Everyone in the business knows how to get words on a page; the real art of publishing is getting people to engage with those words. If you want any hints on how to do this well, take a look at Harlequin, O’Reilly and Tor.

Pirates and Formats

I won’t say too much about piracy and Digital Rights Management, except this: we need a standard format for ebooks, otherwise readers will get very annoyed when they can’t move their books from one device to another. And if you are considering Digital Rights Management to help stop piracy, please follow Brian O’Leary’s research on the topic. He has actual data about sales and piracy, and every publisher should be forced to read it. Conclusions thus far: DRM doesn’t stop piracy; and maybe you don’t want it to.

Where Are We Headed?

So with all this, where are we?

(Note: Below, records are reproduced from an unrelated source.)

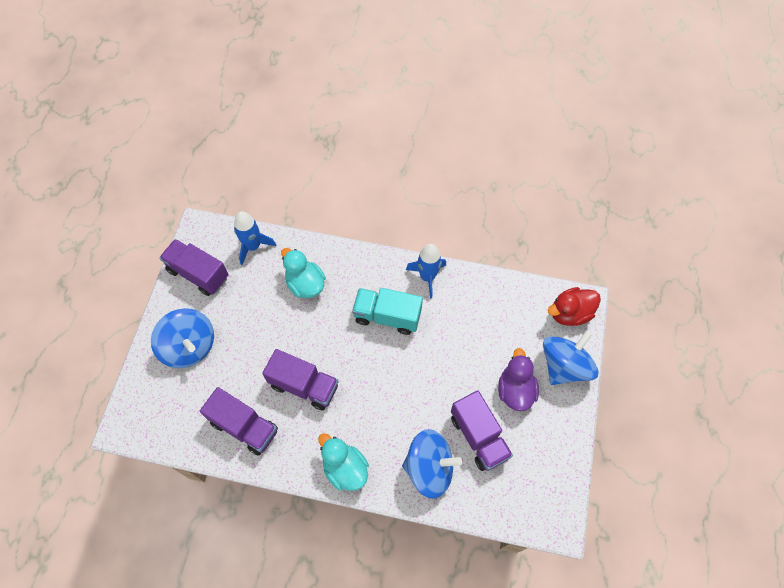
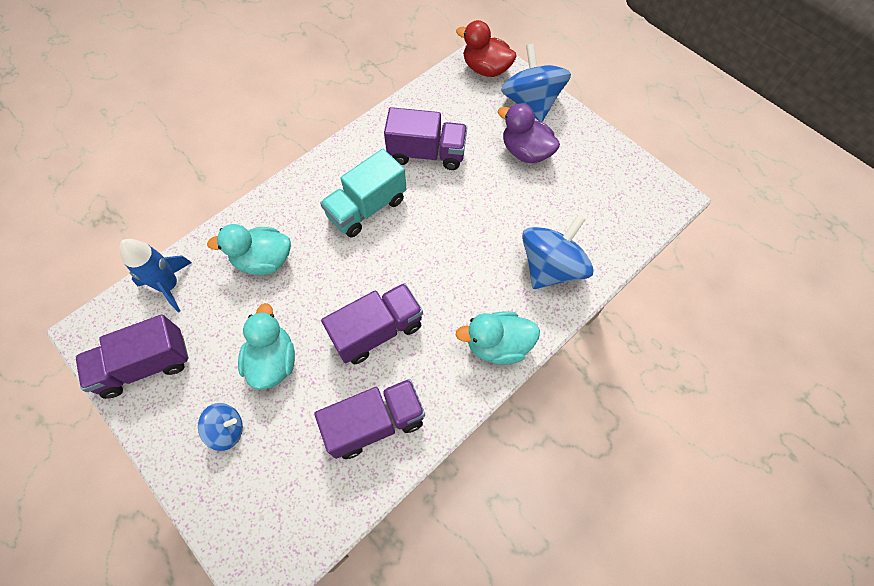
camera: 55 degrees left, 0 degrees up
(189, 346) = (227, 430): blue spinning top -> blue spinning top, size x0.53
(245, 340) = (273, 361): none -> turquoise duck
(427, 277) = (356, 149): blue rocket -> none
(479, 436) = (549, 207): purple truck -> purple truck (426, 153)
(570, 313) = (486, 69): red duck -> red duck turned 105 degrees clockwise

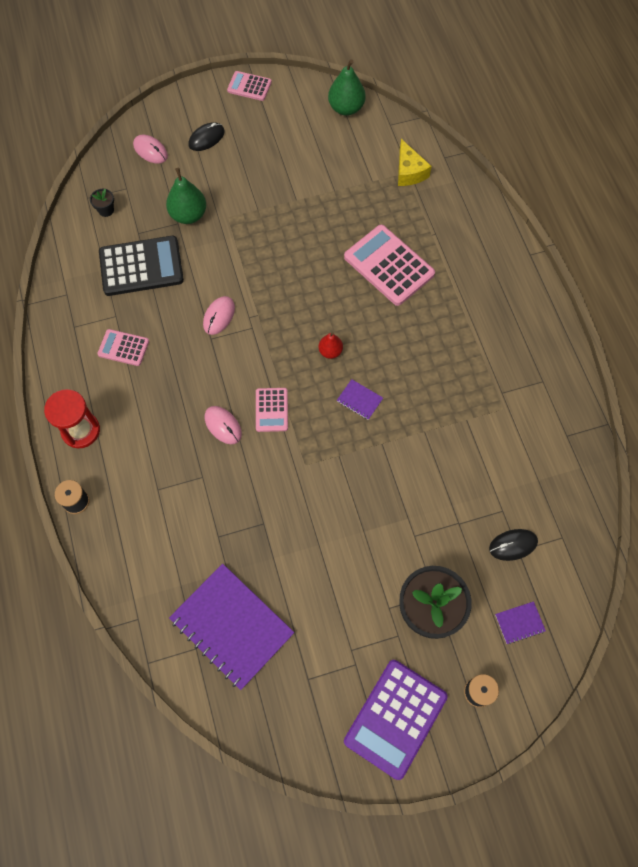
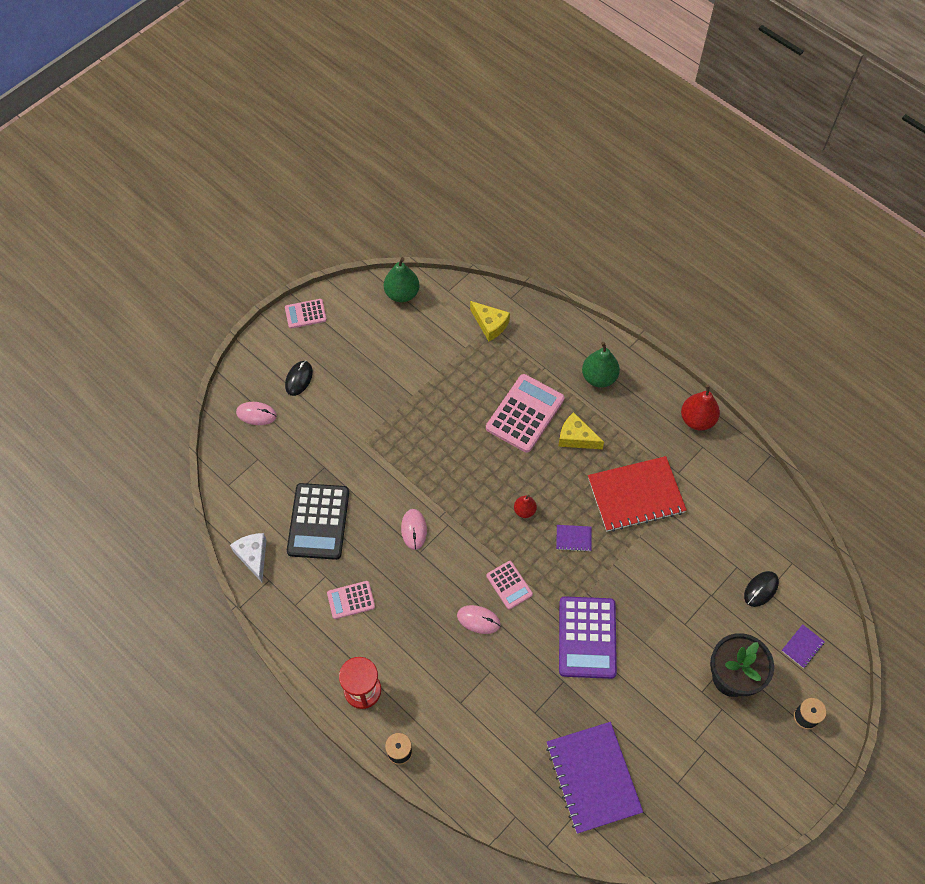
camera: 30 degrees left, 5 degrees down
(67, 267) = (253, 556): none -> white cheese
(106, 210) = (253, 487): black flower pot -> none
(141, 266) = (318, 521): black calculator -> black calculator turned 135 degrees clockwise
(188, 215) = (329, 455): green pear -> green pear (599, 377)
(232, 626) = (593, 777): purple notebook -> purple notebook turned 60 degrees clockwise
(389, 265) = (525, 413): pink calculator -> pink calculator turned 105 degrees clockwise
(395, 718) = (760, 773): purple calculator -> purple calculator (587, 637)
(423, 311) = (576, 437): none -> yellow cheese
(446, 392) = (636, 495): none -> red notebook
(554, 353) = (697, 419): none -> red pear

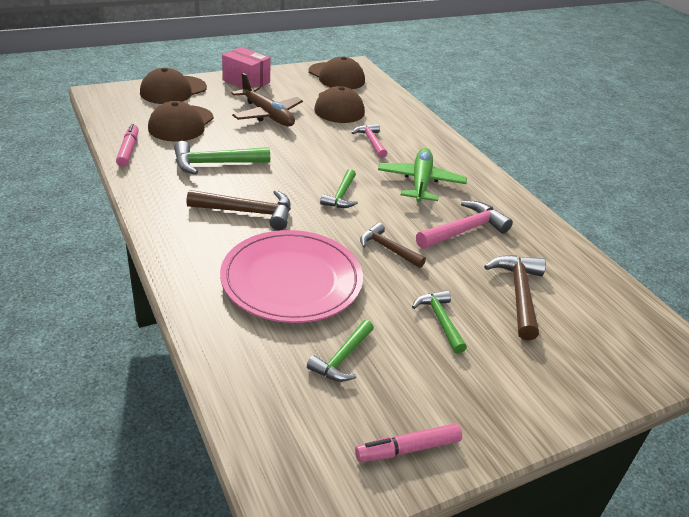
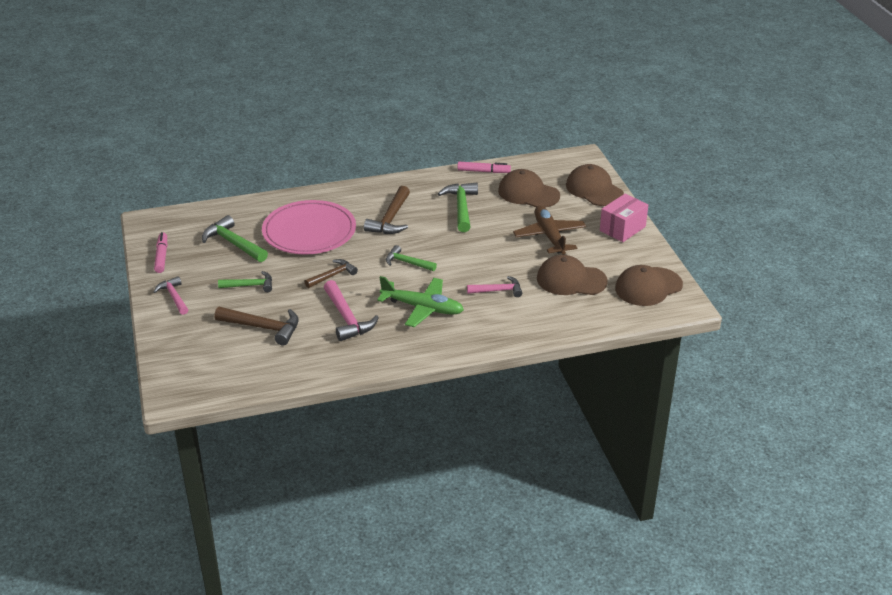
camera: 105 degrees right, 0 degrees up
(267, 115) = (549, 236): brown plane -> brown plane turned 105 degrees clockwise
(342, 358) = (233, 243): green hammer -> green hammer, size x1.52
(505, 402) = (174, 297): none -> pink hammer

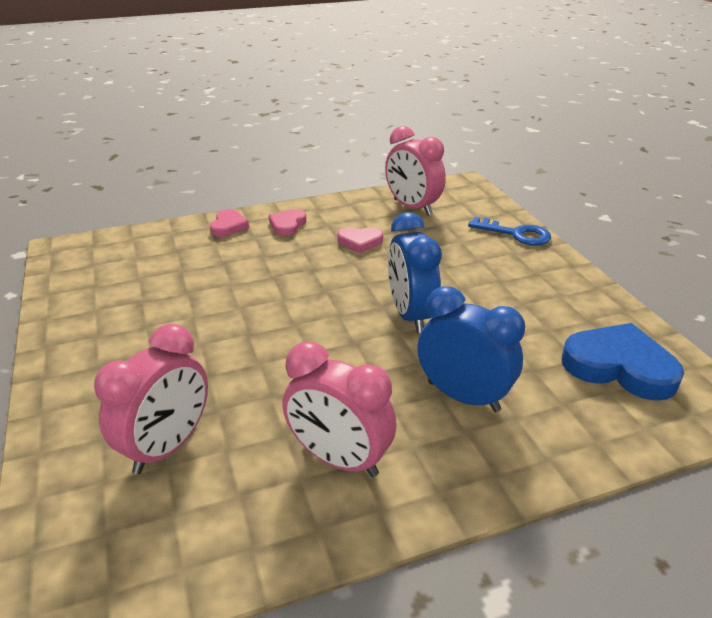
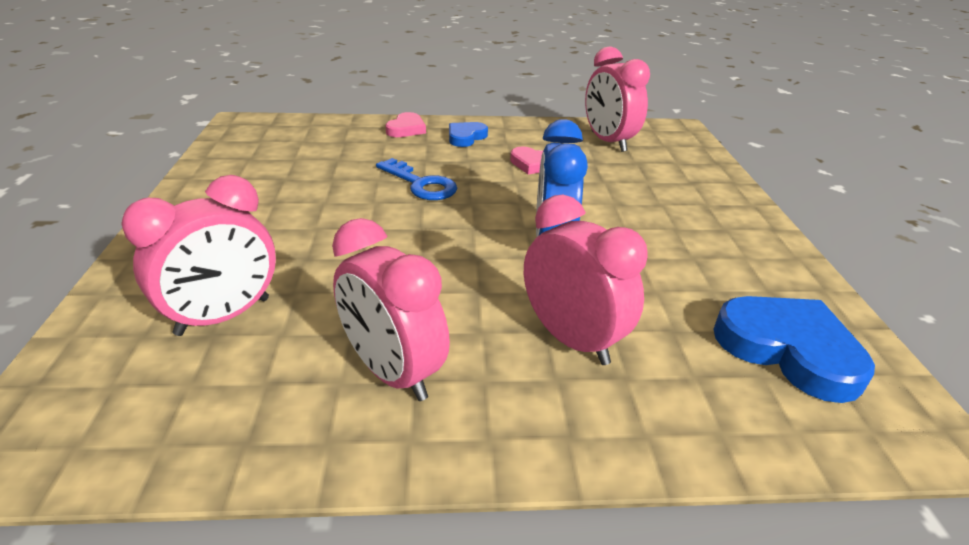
camera: 15 degrees right, 0 degrees up
(287, 225) = (466, 137): pink heart -> blue heart
(463, 396) = (572, 339): blue clock -> pink clock
(516, 234) = (717, 185): blue key -> blue key (421, 184)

Well, here are my predictions:

  • Thin margins will get thinner, and publishing houses will get leaner.
  • More digital and paper book sales will be split 50-50 by … oh … 2016.
  • There will be more consolidation at the top, and a proliferation of small publishing houses at the bottom of the pyramid.
  • Self/independent-publishing will explode.
  • More people than ever will be writing books, but fewer people than ever will be reading books.
  • Publishers who continue to think of retailers as their main clients will suffer and die.
  • Publishers who spend their time asking what readers want (not just what kind of books) will survive and thrive.
  • There will be fewer well-paid writers at the top.
  • There will be more poorly-paid writers everywhere else.
  • There will be a great golden age of wonderful writing and reading.